*WHAT IS BEING ASKED*
Look through the data below for the string "your", and copy every line where it turns up.

Stored data entries:
- - - - - - -

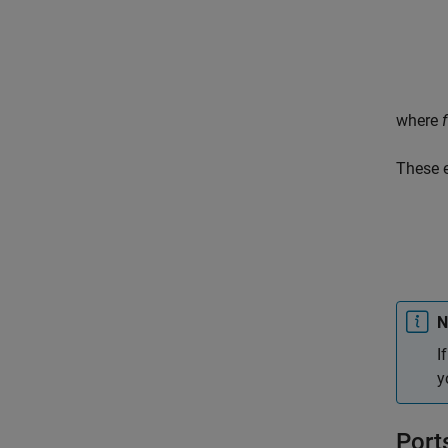
where
f
These 
N
I
y
Port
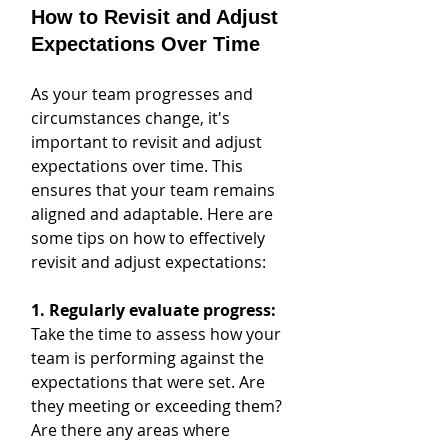
How to Revisit and Adjust 
Expectations Over Time
As your team progresses and 
circumstances change, it's 
important to revisit and adjust 
expectations over time. This 
ensures that your team remains 
aligned and adaptable. Here are 
some tips on how to effectively 
revisit and adjust expectations:
1. Regularly evaluate progress:
Take the time to assess how your 
team is performing against the 
expectations that were set. Are 
they meeting or exceeding them? 
Are there any areas where 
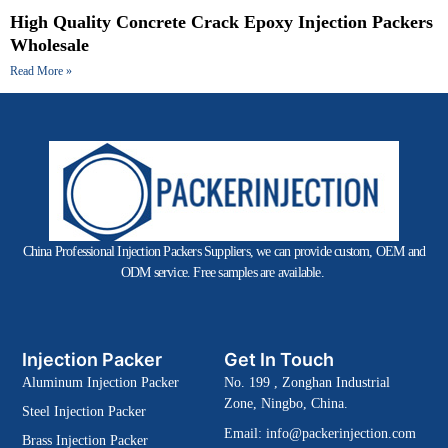
High Quality Concrete Crack Epoxy Injection Packers
Wholesale
Read More »
China Professional Injection Packers Suppliers, we can provide custom, OEM and
ODM service. Free samples are available.
Injection Packer
Get In Touch
Aluminum Injection Packer
No. 199 , Zonghan Industrial
Zone, Ningbo, China.
Steel Injection Packer
Email:
info@packerinjection.com
Brass Injection Packer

- - - - - - -

*RESULT FOR THIS EXERCISE*
As your team progresses and 
ensures that your team remains 
Take the time to assess how your 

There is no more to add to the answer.